To be fair, this motion is not much stronger than the first one. Manafort doesn’t even present as much reason to throw out this search as he did for the storage unit. He basically just argues the warrant is overbroad, agents exceeded the scope of it, and DOJ improperly has held on to things not covered by the scope of the warrant. He does claim the warrant doesn’t incorporate the affidavit that lays out what can be searched, which I don’t understand because the application does say to refer to the affidavit. Curiously, while in the aftermath of the search, stories reported that the search had improperly seized privileged materials, he doesn’t complain about that in this motion (the docketed materials make it clear that FBI separated out any potentially privileged materials).

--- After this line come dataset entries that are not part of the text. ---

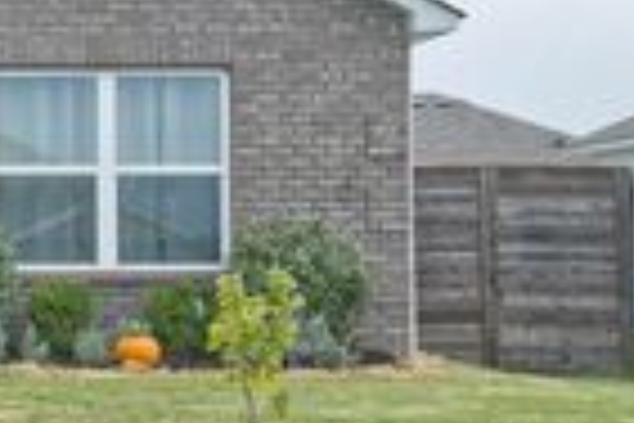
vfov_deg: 9.2
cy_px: 234
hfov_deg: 12.9
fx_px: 2624
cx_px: -355
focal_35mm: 149
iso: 100
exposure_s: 1/40
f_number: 4
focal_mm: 28
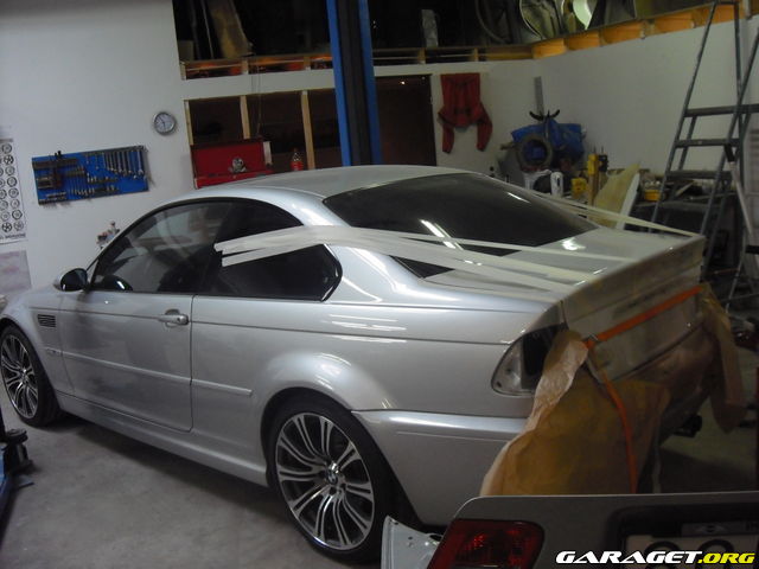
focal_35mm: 37
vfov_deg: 38.7
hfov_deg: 50.1
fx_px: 811
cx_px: 380
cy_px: 284
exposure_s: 1/60
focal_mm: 6.2
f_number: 2.7
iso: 400
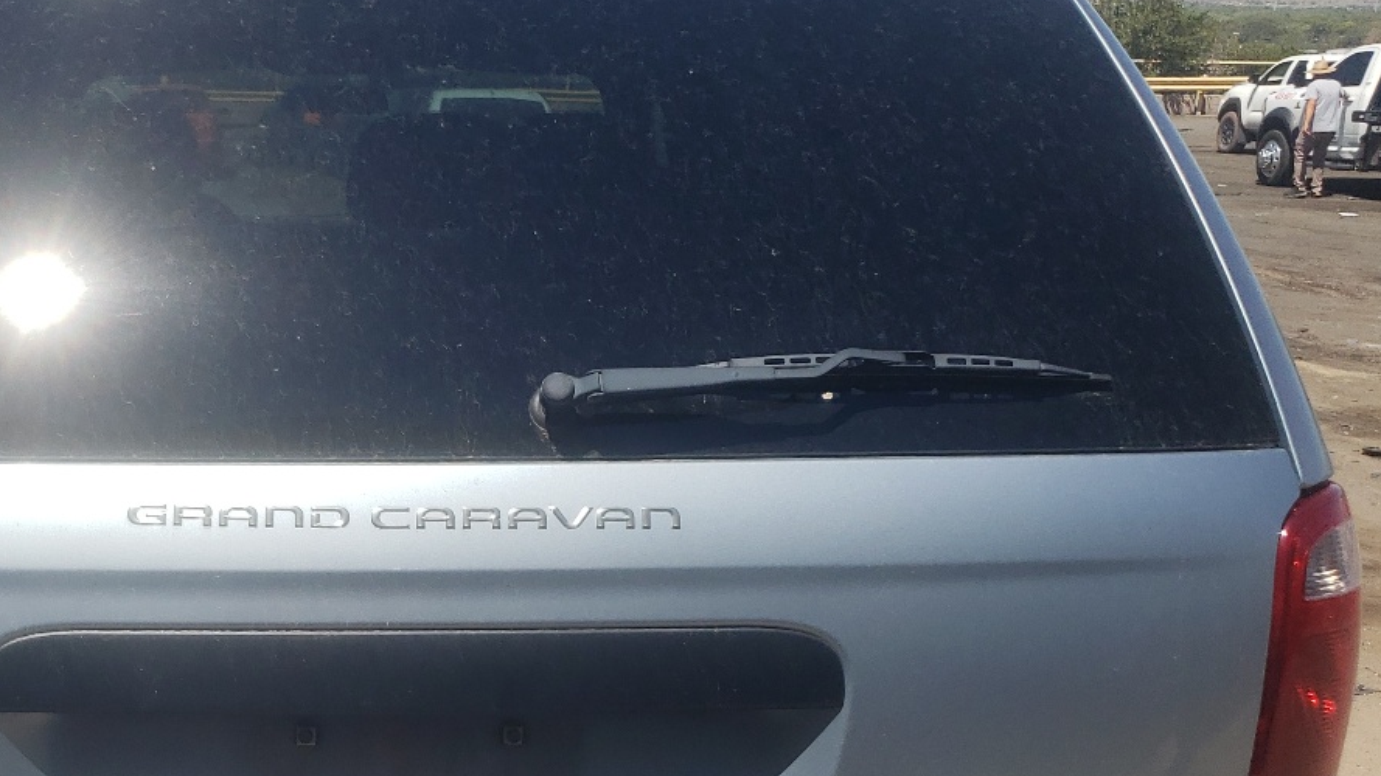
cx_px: 345
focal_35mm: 51
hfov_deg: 39.5
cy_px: 625
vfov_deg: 23.1
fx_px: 1867
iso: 50
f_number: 1.5
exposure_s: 1/3333
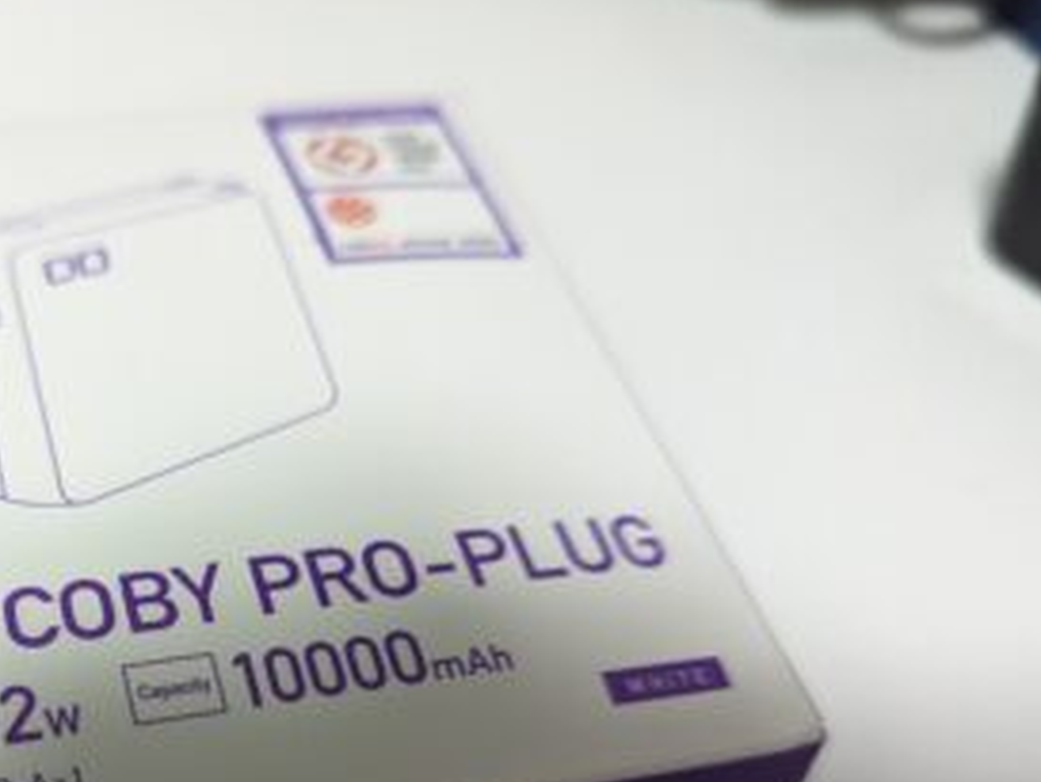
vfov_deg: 31.7
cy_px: 671
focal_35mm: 44
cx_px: 202
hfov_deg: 41.0
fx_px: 1324
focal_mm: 6.81
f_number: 1.85
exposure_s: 1/186
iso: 676
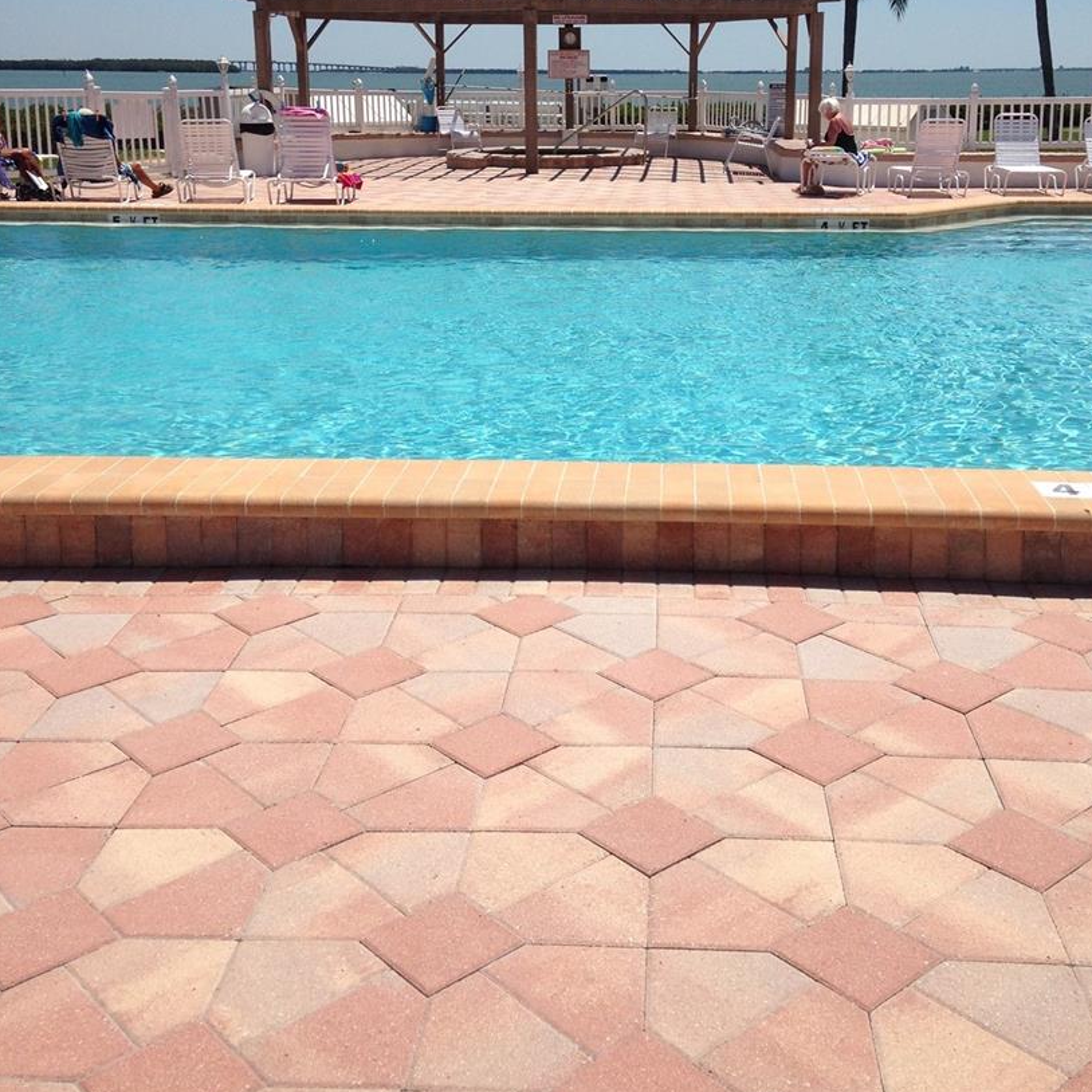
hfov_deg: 39.1
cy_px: 346
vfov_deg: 38.6
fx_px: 1535
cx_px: 598
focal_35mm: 43
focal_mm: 4.12
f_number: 2.4
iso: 50
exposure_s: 1/3195
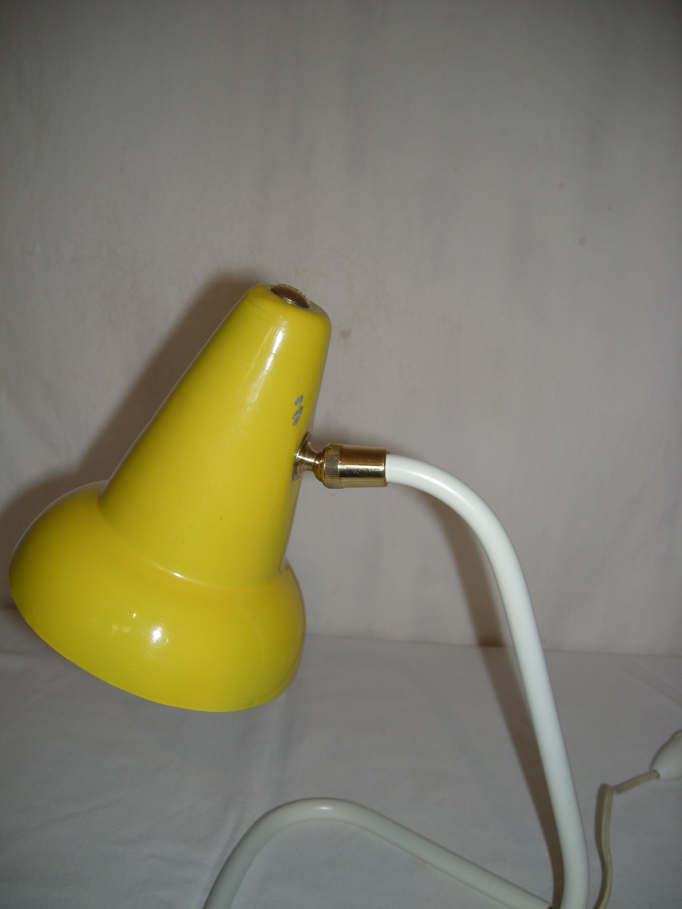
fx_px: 919
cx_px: 341
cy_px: 454
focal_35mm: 35
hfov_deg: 40.7
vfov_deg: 52.6
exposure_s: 1/33.2
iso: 50
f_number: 2.8
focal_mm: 5.7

That said, I think some of the claim that the warrant was overbroad will need a careful response.
Three specific complaints may suggest what Manafort’s really worried about
Amid the larger argument about overbroad search, Manafort says several things that I find of particular interest. For example, the motion complains that by asking for Manafort’s “state of mind” (either specifically as it relates to the June 9 meeting more broadly).
a warrant directing agents to seize all evidence of the subject’s “state of mind” does not restrict
the agent’s discretion at all. Indeed, the warrant may just as well have told agents to search for
and seize any evidence that the subject committed the subject offenses – all of which require
knowledge and intent.
It seems DOJ may have more specific concerns about Manafort’s state of mind when dealing with Russians, because it goes to his many mixed motivations tying to the election.
Then, Manafort argues, curiously, that the FBI took devices that could not conceivably include evidence like some iPods.
For example, the search warrant inventory of electronic devices seized or imaged includes things such as an Apple iPod music device and some Apple iPod Touch music and video devices.
Except that’s not right: you can use Signal on iPods, so these might have stored communication. Which would be precisely the kind of thing that would be of most interest: devices that could be used for encrypted comms that would not show up on cell records.
Finally, Manafort complains, at length, that DOJ hasn’t given any of this back.
To date, the government has not represented that the materials seized were subject to any process or procedure to insure the government only retained materials within the scope of the search warrant. The government has only represented that the materials have been subject to a privilege review. The government is required to review seized materials and “identify and return those materials not covered by the warrant.”
They do so citing longer periods of review, so it’s unlikely this complaint will go anywhere.
But as I’ve said, Manafort has a great incentive, in his likely futile suppression motions, to try to force DOJ to cough up more information about the case in chief. And by demanding that DOJ start giving stuff back, he may force them to show what they consider valuable or at least still can’t make sense of.
Ultimately, this suppression motion may be more about trying to prevent the government from keeping stuff supporting even more charges while it pursues the two classes of charged crimes and the soon to be charged crimes named in the affidavit.
bmaz was proved fucking right
Finally, just to prove that bmaz was right all along, I’ll note that this search warrant permits the FBI to take things relating to Manafort’s wife Kathleen.
bmaz has long been wondering why DOJ didn’t also charge her, which might provide more leverage to get Manafort to flip than charging Gates would. References in the affidavit to them reorganizing their lives suggests Kathleen might not have been as persuasive as she once would have been.